2) blowing the molten liquid obtained in the step 1) by using compressed gas, and cooling the blown particles.

2. Process for the production of yttrium-stabilized zirconia according to claim 1, characterized in that: the preparation raw materials also comprise 0.3-0.5 weight part of alumina and 0.5-0.8 weight part of cosolvent.

3. Process for the production of yttrium-stabilized zirconia according to claim 1, characterized in that: the preparation raw material also comprises 0.1-0.2 weight part of bismuth oxide.

4. Process for the production of yttrium-stabilized zirconia according to claim 1, characterized in that: the step 1) of uniformly mixing the preparation raw materials is ball milling for 3-10h at the rotating speed of 300-1800 rpm.

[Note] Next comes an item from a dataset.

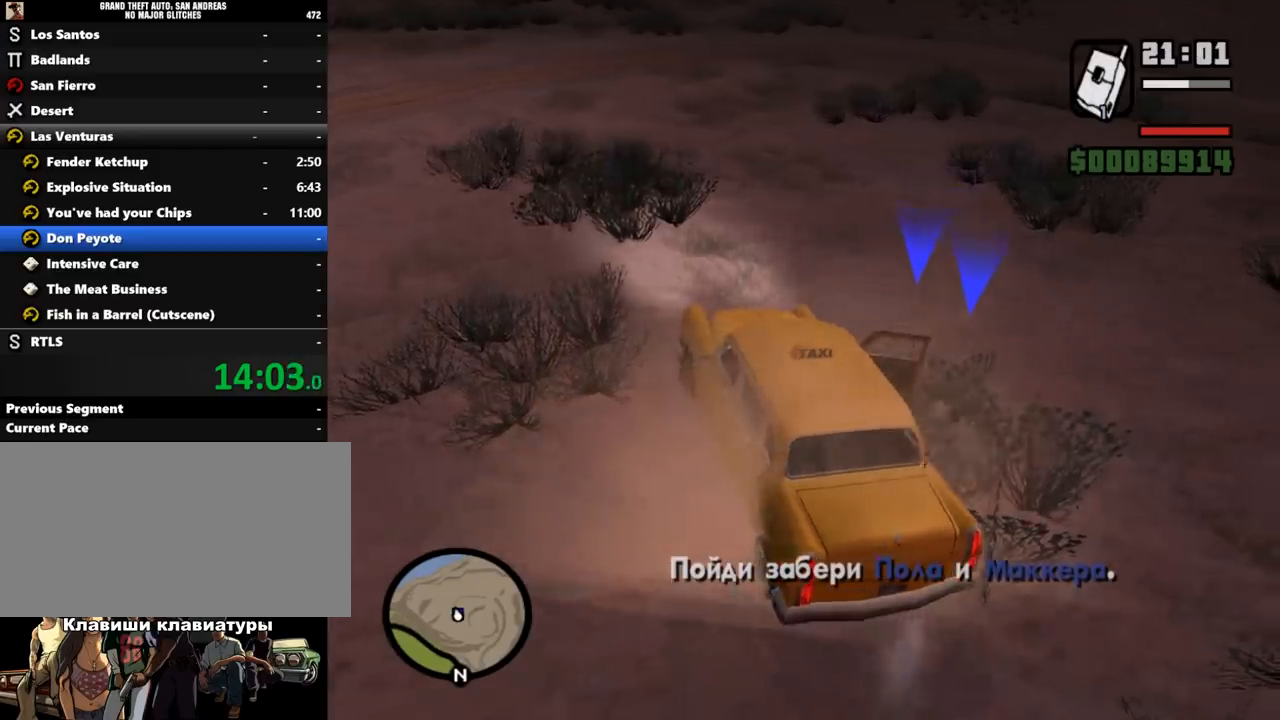
{"keys": ["s", "w"], "mouse": [], "events": [[67, "a", "up"]]}
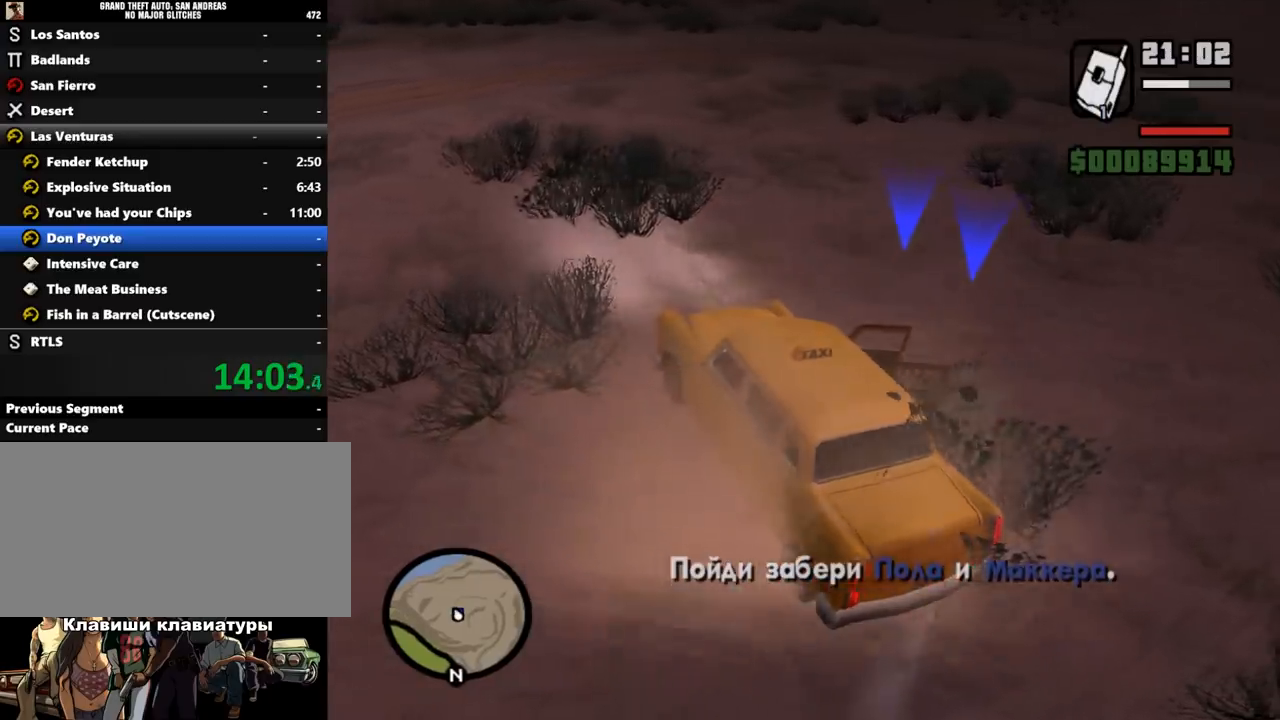
{"keys": ["s", "w"], "mouse": [], "events": []}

5. Process for the production of yttrium-stabilized zirconia according to claim 1, characterized in that: the preparation raw material also comprises a carbon material; the carbon material is at least one of activated carbon, graphite, Ketjen black and graphene.

6. Process for the production of yttrium-stabilized zirconia according to claim 5, characterized in that: the mass ratio of the carbon material to the zirconia is 0.5-1: 88-92.

7. Process for the production of yttrium-stabilized zirconia according to claim 5, characterized in that: the carbon material is formed by mixing at least one of activated carbon, graphite and graphene with Ketjen black in a mass ratio of 3-5: 1.

8. Process for the production of yttrium-stabilized zirconia according to any one of claims 1 to 7, characterized in that: and 2) cooling to obtain hollow spheres, soaking the hollow spheres in a zirconium salt solution for 2-3h, and sintering at the temperature of 1500-.

9. Process for the production of yttrium-stabilized zirconia according to claim 8, characterized in that: the zirconium salt in the zirconium salt solution is at least one of zirconium acetate, zirconium oxalate and zirconium nitrate.

10. An yttrium-stabilized zirconia produced by the process of claim 1, wherein: the yttrium-stabilized zirconia is spherical or near-spherical particles comprising spherical shells that enclose an internal cavity.

Technical Field

The application relates to the technical field of zirconia materials, in particular to yttrium-stabilized zirconia and a production process thereof.

Background

The zirconia material has the characteristics of high melting point, high resistivity, high refractive index and low thermal expansion coefficient, and has wide application in the industrial fields of structural ceramics, electronic ceramics, biological ceramics, optical fiber communication, sensors, fuel cells and the like.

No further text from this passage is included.